Is self-evolving-skill safe?
https://clawhub.ai/whtoo/self-evolving-skill
This skill exhibits concerning behavior during installation — most critically, it reads .env, .aws/credentials, and auth-profiles.json without any legitimate reason. The core Python modules referenced throughout the codebase are missing from the shipped package, creating either a broken skill or a supply-chain attack vector. The self-modifying nature of the skill (value-gated mutations with persistence) means its behavior can drift post-audit, making static analysis unreliable over time.
Category Scores
Findings (10)
CRITICAL Install process reads sensitive credential files -50 ▶
During installation, the process accessed .env, .aws/credentials, and auth-profiles.json. These files contain secrets (API keys, AWS access keys, authentication tokens) that have no legitimate relationship to a 'self-evolving skill' machine learning system. This is the single most concerning behavior observed.
HIGH Missing core/ Python modules referenced throughout codebase -35 ▶
SKILL.md, README.md, INSTALLATION.md, and mcporter_adapter.py all reference a core/ directory with 6 Python modules (residual_pyramid.py, reflection_trigger.py, experience_replay.py, skill_engine.py, storage.py, mcp_server.py) that do NOT exist in the shipped package. The mcporter_adapter.py attempts to import from this directory at runtime. This means either: (a) the skill is broken/incomplete, or (b) these modules are expected to be fetched from an external source, creating a supply-chain risk.

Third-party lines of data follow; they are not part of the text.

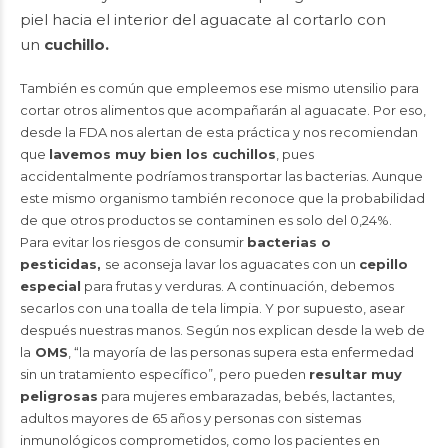
piel hacia el interior del aguacate al cortarlo con
un
cuchillo.
También es común que empleemos ese mismo utensilio para
cortar otros alimentos que acompañarán al aguacate. Por eso,
desde la FDA nos alertan de esta práctica y nos recomiendan
que
lavemos muy bien los cuchillos
, pues
accidentalmente podríamos transportar las bacterias. Aunque
este mismo organismo también reconoce que la probabilidad
de que otros productos se contaminen es solo del 0,24%.
Para evitar los riesgos de consumir
bacterias o
pesticidas,
se aconseja lavar los aguacates con un
cepillo
especial
para frutas y verduras. A continuación, debemos
secarlos con una toalla de tela limpia. Y por supuesto, asear
después nuestras manos. Según nos explican desde la web de
la
OMS
, “la mayoría de las personas supera esta enfermedad
sin un tratamiento específico”, pero pueden
resultar muy
peligrosas
para mujeres embarazadas, bebés, lactantes,
adultos mayores de 65 años y personas con sistemas
inmunológicos comprometidos, como los pacientes en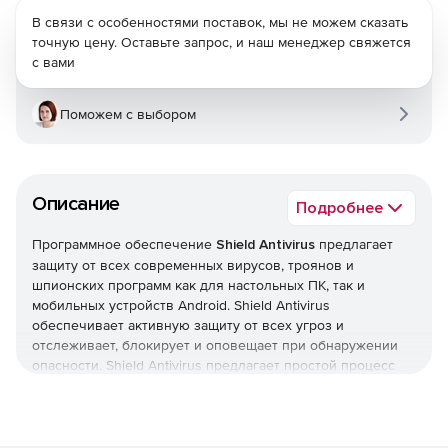
В связи с особенностями поставок, мы не можем сказать
точную цену. Оставьте запрос, и наш менеджер свяжется
с вами
Поможем с выбором
Описание
Подробнее
Программное обеспечение
Shield Antivirus
предлагает
защиту от всех современных вирусов, троянов и
шпионских программ как для настольных ПК, так и
мобильных устройств Android. Shield Antivirus
обеспечивает активную защиту от всех угроз и
отслеживает, блокирует и оповещает при обнаружении
опасности. Shield Antivirus предлагает простой процесс
установки, обширные возможности мониторинга и
оповещения, а также гарантирует защиту электронной
почты. Кроме того, решение гарантирует полную защиту
от онлайн-угроз и при этом не нагружает системные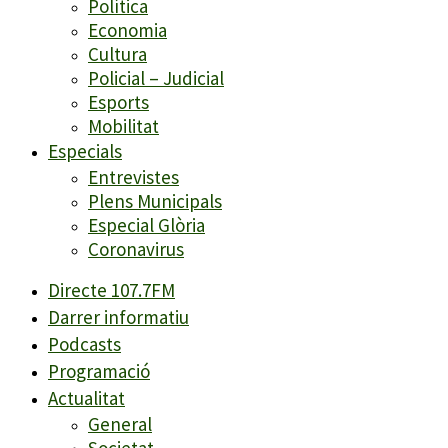
Política
Economia
Cultura
Policial – Judicial
Esports
Mobilitat
Especials
Entrevistes
Plens Municipals
Especial Glòria
Coronavirus
Directe 107.7FM
Darrer informatiu
Podcasts
Programació
Actualitat
General
Societat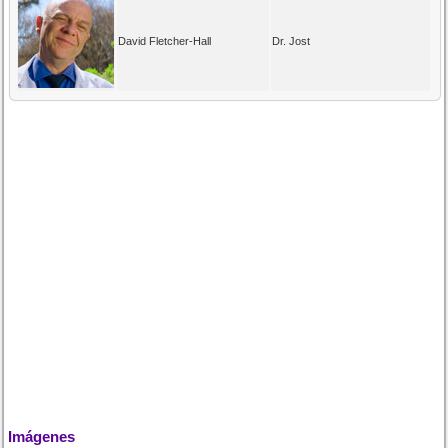
David Fletcher-Hall
Dr. Jost
Imágenes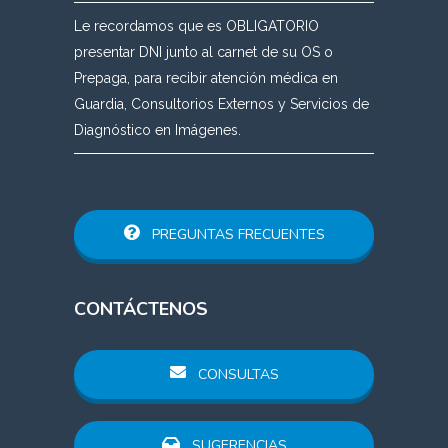
Le recordamos que es OBLIGATORIO
presentar DNI junto al carnet de su OS o
Prepaga, para recibir atención médica en
Guardia, Consultorios Externos y Servicios de
Diagnóstico en Imágenes.
PREGUNTAS FRECUENTES
CONTÁCTENOS
CONSULTAS
SUGERENCIAS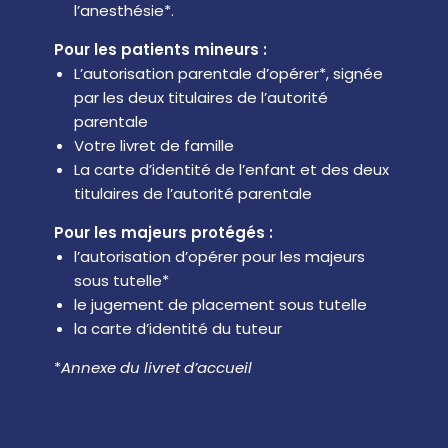
l’anesthésie*.
Pour les patients mineurs :
L’autorisation parentale d’opérer*, signée
par les deux titulaires de l’autorité
parentale
Votre livret de famille
La carte d’identité de l’enfant et des deux
titulaires de l’autorité parentale
Pour les majeurs protégés :
l’autorisation d’opérer pour les majeurs
sous tutelle*
le jugement de placement sous tutelle
la carte d’identité du tuteur
*
Annexe du livret d’accueil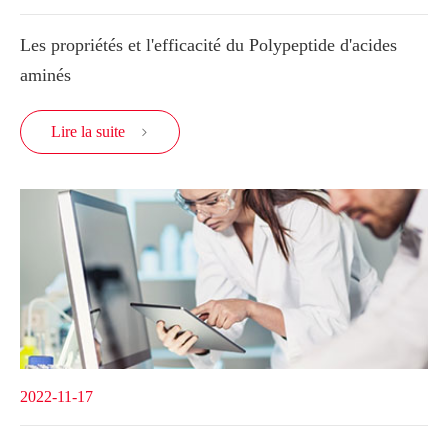
Les propriétés et l'efficacité du Polypeptide d'acides
aminés
Lire la suite

2022-11-17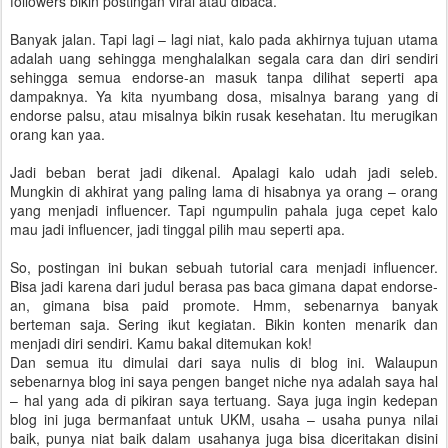
followers bikin postingan viral atau dibaca.
Banyak jalan. Tapi lagi – lagi niat, kalo pada akhirnya tujuan utama
adalah uang sehingga menghalalkan segala cara dan diri sendiri
sehingga semua endorse-an masuk tanpa dilihat seperti apa
dampaknya. Ya kita nyumbang dosa, misalnya barang yang di
endorse palsu, atau misalnya bikin rusak kesehatan. Itu merugikan
orang kan yaa.
Jadi beban berat jadi dikenal. Apalagi kalo udah jadi seleb.
Mungkin di akhirat yang paling lama di hisabnya ya orang – orang
yang menjadi influencer. Tapi ngumpulin pahala juga cepet kalo
mau jadi influencer, jadi tinggal pilih mau seperti apa.
So, postingan ini bukan sebuah tutorial cara menjadi influencer.
Bisa jadi karena dari judul berasa pas baca gimana dapat endorse-
an, gimana bisa paid promote. Hmm, sebenarnya banyak
berteman saja. Sering ikut kegiatan. Bikin konten menarik dan
menjadi diri sendiri. Kamu bakal ditemukan kok!
Dan semua itu dimulai dari saya nulis di blog ini. Walaupun
sebenarnya blog ini saya pengen banget niche nya adalah saya hal
– hal yang ada di pikiran saya tertuang. Saya juga ingin kedepan
blog ini juga bermanfaat untuk UKM, usaha – usaha punya nilai
baik, punya niat baik dalam usahanya juga bisa diceritakan disini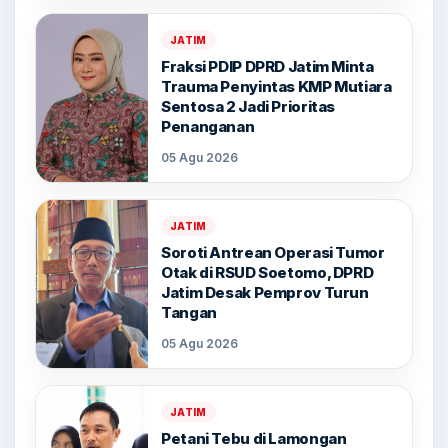
JATIM
Fraksi PDIP DPRD Jatim Minta
Trauma Penyintas KMP Mutiara
Sentosa 2 Jadi Prioritas
Penanganan
05 Agu 2026
JATIM
Soroti Antrean Operasi Tumor
Otak di RSUD Soetomo, DPRD
Jatim Desak Pemprov Turun
Tangan
05 Agu 2026
JATIM
Petani Tebu di Lamongan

HIGH Self-modifying skill with mutation and persistence capabilities -40 ▶
The skill is designed to mutate its own behavior through 'value-gated mutations' and persist these changes to disk. The skill_execute tool returns mutation_accepted flags, meaning the skill's behavior can drift from what was originally audited. Static security analysis becomes unreliable over time.
HIGH System fingerprinting via /etc/machine-id access -30 ▶
The install process read /etc/machine-id, a globally unique identifier for the host system. Combined with the credential file access, this could enable correlation of exfiltrated data with specific machines.
MEDIUM Local HTTP server spawned on port 8080 -15 ▶
The TypeScript engine spawns a Python subprocess that binds an HTTP server on localhost:8080 accepting JSON tool call requests. This creates an unauthenticated local service that any process on the machine could interact with.
MEDIUM install.sh modifies home directory with symlinks and file copies -15 ▶
The install script creates symlinks from the skill directory into ~/.openclaw/skills/ and copies the Python adapter there, establishing persistent presence outside the audited skill directory.
MEDIUM Documentation references non-existent scripts and files -15 ▶
SKILL.md instructs users to run ./run_mcp.sh which does not exist in the repository. This could social-engineer users into creating or downloading this script from untrusted sources suggested by the skill author.
LOW Temp directory artifacts from JIT compilation -10 ▶
The install process created multiple .cjs files in /tmp/jiti/ which is a world-readable location. While this is likely jiti's normal behavior for TypeScript transpilation, these cached modules could be tampered with by other processes.
LOW Hardcoded author-specific path in Python adapter -5 ▶
The mcporter_adapter.py contains a hardcoded default path /Users/blitz/.openclaw/workspace/ revealing the original developer's username and suggesting the code was built with specific directory traversal patterns.
INFO Python adapter has undefined type hint (Dict) -5 ▶
mcporter_adapter.py uses Dict type hint without importing it from typing, indicating the code may not have been thoroughly tested and could fail at runtime in certain Python versions.